La domanda che quella madre poneva a Don Ciotti, ma anche a tutti noi, era come poteva essere celebrata la memoria di coloro che avevano perso la vita in difesa dello Stato e delle Istituzioni in una maniera che non fosse retorica e formale – spiegano all’Anpi – La risposta di Don Ciotti e di Libera, Associazione contro le mafie, è stata quella di promuovere la giornata della Memoria delle vittime innocenti delle mafie, durante la quale vengono ricordati nelle manifestazioni tutti i loro nomi e cognomi, per farli vivere ancora, per non farli morire mai, trasformando così il loro sacrificio in impegno quotidiano per noi. Dal 2017 ùna legge riconosce la giornata del 21 marzo quale “giornata della Memoria e dell’impegno in ricordo delle vittime delle mafie”.
Come l’Anpi sentiamo profondamente il significato di questa giornata. Infatti anche l’Anpi è custode di una Memoria fondamentale per la nostra democrazia. È la Memoria del sacrificio di migliaia e migliaia di Partigiani che persero la vita nella lotta contro il fascismo per ridare libertà e dignità all’Italia. Custodire questa Memoria è per noi un impegno fondamentale, soprattutto oggi che è più facile che l’indifferenza ed il silenzio cali sulla nostra vita sociale, impoverendola di valori e sentimenti comuni.
Denuncia infatti Don Ciotti, come la lotta alle mafie si sia fatta più difficile. Se il grande impegno delle forze dell’ordine e della magistratura, insieme alla mobilitazione dei cittadini, ha ridotto drasticamente lo spazio alle mafie più sanguinarie, più sottili e pervasive sono le forme attraverso le quali i proventi del traffico e dello spaccio di droga, del traffico di persone, del pizzo e del ricatto vengono riciclati nel mondo ampio ed opaco della finanza.

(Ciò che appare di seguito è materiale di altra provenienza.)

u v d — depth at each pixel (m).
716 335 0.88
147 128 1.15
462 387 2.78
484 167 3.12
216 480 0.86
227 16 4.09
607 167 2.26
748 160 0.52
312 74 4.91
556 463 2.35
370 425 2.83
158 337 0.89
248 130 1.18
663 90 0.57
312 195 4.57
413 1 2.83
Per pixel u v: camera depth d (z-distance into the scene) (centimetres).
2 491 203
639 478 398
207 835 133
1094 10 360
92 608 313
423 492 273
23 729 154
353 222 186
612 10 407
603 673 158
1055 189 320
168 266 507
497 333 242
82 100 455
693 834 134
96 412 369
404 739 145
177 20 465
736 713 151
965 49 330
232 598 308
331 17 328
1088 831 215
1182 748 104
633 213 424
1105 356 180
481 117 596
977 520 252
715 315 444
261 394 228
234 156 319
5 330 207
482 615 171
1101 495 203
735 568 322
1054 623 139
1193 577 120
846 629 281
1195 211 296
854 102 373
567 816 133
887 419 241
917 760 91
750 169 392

Dobbiamo anche essere consapevoli che neanche Trofarello e le zone intorno alla nostra città sono immuni alla penetrazione mafiosa. Alcuni mesi fa un pericoloso esattore della ndrangheta è stato arrestato a Trofarello nella propria abitazione, immobile da molti anni sotto sequestro per una condanna precedente per associazione mafiosa. Parte del Castello di Rivera è nella stessa situazione. Processo Minotauro, processo Carminus-Fenice, confisca di beni ad importanti boss mafiosi, hanno interessato il territorio sud della provincia torinese a dimostrazione che il nostro territorio è inserito in un contesto a forte presenza mafiosa ed ogni forma di sottovalutazione del rischio rappresenta un pericolo in più».